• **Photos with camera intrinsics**
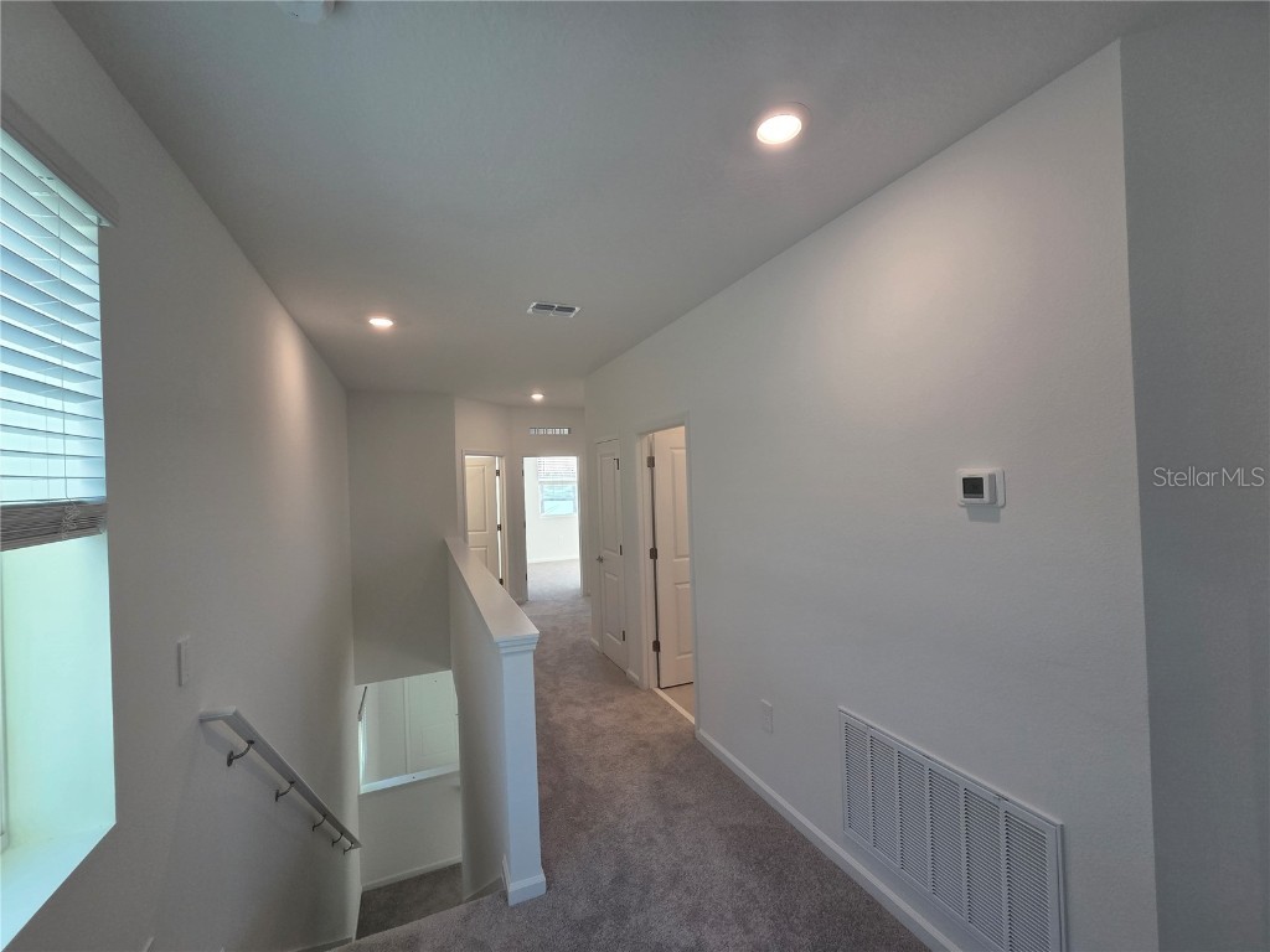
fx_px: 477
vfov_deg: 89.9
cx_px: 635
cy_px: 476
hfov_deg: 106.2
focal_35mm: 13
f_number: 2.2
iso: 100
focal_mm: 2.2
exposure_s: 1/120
* * *
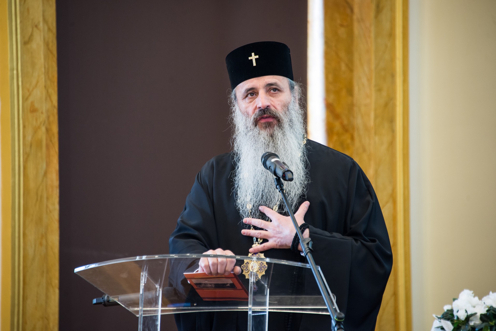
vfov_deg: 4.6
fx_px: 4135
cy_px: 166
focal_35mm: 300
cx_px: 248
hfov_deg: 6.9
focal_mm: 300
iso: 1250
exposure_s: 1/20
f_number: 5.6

• **What to produce**
From the records above, print exactly the lines that run from the line with "vfov_deg: 4.6" to the line with "f_number: 5.6", inclusive.

• **Expected answer**
vfov_deg: 4.6
fx_px: 4135
cy_px: 166
focal_35mm: 300
cx_px: 248
hfov_deg: 6.9
focal_mm: 300
iso: 1250
exposure_s: 1/20
f_number: 5.6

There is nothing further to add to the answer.